Brief 1.
Reproduce word for word the part of the U23 women's shot put page between "- Venue: Fana" and "and 19 July.", inclusive.
Brief 2.
According to the U23 women's shot put page, how many competitors took part, and from how many nations?

Exercise passage.
----------

- Venue: Fana Stadion
- Location: Bergen, Norway
- Dates: 17 July (qualification) 19 July (final)
- Competitors: 32 from 18 nations
- Winning distance: 17.73 m

Medalists
| gold medal | Nina Chioma Ndubuisi | Germany |
| silver medal | Jolina Lange | Germany |
| bronze medal | Helena Kopp | Germany |

= 2025 European Athletics U23 Championships – Women's shot put =

The women's shot put event at the 2025 European Athletics U23 Championships was held in Bergen, Norway, at Fana Stadion on 17 and 19 July.

== Records ==
Prior to the competition, the records were as follows:

| Record | Athlete (nation) | Distance (m) | Location | Date |
|---|---|---|---|---|
| European U23 record | Natalya Lisovskaya (URS) | 22.53 m | Sochi, Soviet Union | 27 May 1984 |
| Championship U23 record | Nadezhda Ostapchuk (BLR) | 19.73 m | Amsterdam, Netherlands | 12 July 2001 |

== Results ==
=== Qualification ===
All athletes over 19.00 m (Q) or at least the 12 best performers (q) advance to the final.

----------

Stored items
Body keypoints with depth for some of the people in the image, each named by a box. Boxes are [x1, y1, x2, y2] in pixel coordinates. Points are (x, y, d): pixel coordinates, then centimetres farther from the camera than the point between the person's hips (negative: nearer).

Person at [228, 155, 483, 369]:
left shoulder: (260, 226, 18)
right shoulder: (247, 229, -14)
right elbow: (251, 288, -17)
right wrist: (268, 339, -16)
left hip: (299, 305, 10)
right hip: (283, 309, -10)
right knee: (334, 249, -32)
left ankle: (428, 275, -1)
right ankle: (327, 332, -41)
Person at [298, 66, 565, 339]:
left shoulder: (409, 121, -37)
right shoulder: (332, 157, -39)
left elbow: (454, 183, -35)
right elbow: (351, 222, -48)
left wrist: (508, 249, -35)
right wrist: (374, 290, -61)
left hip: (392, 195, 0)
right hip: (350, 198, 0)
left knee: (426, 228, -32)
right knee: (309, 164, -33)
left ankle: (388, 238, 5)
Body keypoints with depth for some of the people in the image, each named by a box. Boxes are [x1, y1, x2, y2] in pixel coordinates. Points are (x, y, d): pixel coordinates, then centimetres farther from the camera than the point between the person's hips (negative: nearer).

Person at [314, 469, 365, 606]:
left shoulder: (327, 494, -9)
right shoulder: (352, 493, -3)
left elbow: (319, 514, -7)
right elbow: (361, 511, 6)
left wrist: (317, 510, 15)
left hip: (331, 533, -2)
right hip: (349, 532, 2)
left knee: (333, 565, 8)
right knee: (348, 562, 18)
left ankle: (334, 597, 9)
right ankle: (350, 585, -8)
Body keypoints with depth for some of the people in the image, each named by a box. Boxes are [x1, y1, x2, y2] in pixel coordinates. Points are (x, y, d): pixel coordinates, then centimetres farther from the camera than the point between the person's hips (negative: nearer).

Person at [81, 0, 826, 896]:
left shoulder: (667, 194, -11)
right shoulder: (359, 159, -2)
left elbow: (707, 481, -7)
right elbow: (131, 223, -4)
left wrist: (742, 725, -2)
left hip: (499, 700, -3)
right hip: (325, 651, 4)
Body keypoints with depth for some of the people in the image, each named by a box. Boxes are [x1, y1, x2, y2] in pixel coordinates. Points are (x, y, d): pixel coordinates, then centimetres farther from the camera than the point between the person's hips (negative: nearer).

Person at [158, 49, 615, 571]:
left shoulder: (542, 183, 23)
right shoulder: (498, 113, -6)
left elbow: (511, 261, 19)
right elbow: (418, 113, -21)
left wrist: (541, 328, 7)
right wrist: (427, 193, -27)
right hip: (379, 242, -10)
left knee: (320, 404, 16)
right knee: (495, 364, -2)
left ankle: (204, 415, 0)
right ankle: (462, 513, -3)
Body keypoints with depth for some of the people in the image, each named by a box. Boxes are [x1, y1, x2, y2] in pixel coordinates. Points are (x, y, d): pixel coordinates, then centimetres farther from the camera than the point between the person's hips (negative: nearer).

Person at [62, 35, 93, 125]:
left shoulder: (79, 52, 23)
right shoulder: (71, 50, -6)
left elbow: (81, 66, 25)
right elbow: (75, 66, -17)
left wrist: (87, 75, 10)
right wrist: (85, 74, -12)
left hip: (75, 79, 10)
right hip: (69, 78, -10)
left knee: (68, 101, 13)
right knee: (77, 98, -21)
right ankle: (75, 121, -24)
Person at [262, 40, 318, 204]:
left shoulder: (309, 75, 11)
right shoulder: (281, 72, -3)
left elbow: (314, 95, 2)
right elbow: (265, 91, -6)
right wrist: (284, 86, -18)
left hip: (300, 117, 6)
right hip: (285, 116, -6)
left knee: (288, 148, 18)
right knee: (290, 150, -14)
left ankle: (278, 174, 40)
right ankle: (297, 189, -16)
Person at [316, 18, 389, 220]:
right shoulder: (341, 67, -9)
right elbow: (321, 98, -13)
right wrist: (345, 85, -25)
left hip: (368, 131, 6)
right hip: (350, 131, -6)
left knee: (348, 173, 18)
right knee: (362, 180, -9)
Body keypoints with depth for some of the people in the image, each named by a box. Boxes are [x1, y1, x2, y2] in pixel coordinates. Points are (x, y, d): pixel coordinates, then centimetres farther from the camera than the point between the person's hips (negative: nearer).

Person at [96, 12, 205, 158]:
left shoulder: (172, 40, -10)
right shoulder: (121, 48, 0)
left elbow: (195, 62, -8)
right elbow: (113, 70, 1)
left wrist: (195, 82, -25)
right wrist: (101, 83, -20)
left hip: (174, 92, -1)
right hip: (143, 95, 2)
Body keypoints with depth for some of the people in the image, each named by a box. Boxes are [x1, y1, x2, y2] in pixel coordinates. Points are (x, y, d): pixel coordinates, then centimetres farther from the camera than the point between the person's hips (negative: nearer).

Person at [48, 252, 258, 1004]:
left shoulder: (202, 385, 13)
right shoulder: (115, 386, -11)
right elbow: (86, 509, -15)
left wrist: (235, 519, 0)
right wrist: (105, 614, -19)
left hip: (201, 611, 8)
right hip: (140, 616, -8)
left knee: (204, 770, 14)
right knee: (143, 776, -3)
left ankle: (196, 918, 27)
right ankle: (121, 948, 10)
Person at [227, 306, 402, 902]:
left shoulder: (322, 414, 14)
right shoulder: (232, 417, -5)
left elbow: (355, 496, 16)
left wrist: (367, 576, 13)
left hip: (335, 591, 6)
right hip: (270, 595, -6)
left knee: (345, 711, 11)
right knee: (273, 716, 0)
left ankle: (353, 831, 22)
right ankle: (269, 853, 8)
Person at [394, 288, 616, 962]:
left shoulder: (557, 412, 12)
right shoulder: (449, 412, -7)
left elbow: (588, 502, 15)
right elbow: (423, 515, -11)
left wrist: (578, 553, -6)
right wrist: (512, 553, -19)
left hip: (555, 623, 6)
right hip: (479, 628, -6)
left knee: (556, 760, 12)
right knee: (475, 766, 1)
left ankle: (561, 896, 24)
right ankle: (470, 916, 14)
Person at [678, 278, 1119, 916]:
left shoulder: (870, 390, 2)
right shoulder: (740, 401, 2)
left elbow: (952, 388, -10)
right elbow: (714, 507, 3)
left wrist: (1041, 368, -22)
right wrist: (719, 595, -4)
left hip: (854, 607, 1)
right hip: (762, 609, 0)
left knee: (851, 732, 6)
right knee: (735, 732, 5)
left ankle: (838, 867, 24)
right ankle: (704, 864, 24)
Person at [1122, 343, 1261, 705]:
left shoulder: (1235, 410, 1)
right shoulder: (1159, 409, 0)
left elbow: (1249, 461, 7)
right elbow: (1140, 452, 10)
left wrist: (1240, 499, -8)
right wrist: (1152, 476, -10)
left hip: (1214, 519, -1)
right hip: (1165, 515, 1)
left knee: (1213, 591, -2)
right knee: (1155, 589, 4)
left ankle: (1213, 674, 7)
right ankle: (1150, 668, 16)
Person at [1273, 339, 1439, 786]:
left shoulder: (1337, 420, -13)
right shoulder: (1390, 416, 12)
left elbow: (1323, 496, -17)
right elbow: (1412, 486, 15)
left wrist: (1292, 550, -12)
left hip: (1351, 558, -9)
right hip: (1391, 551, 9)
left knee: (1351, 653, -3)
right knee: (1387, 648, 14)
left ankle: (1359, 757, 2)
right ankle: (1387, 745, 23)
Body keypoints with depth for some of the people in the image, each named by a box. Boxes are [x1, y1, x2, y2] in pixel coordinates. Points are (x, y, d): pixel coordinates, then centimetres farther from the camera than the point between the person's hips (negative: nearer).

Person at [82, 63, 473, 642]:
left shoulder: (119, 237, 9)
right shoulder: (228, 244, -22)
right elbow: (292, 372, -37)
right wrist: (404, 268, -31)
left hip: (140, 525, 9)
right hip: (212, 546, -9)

----------

Exercise solution 1.
- Venue: Fana Stadion
- Location: Bergen, Norway
- Dates: 17 July (qualification) 19 July (final)
- Competitors: 32 from 18 nations
- Winning distance: 17.73 m

Medalists
| gold medal | Nina Chioma Ndubuisi | Germany |
| silver medal | Jolina Lange | Germany |
| bronze medal | Helena Kopp | Germany |

= 2025 European Athletics U23 Championships – Women's shot put =

The women's shot put event at the 2025 European Athletics U23 Championships was held in Bergen, Norway, at Fana Stadion on 17 and 19 July.

Exercise solution 2.
32 competitors from 18 nations.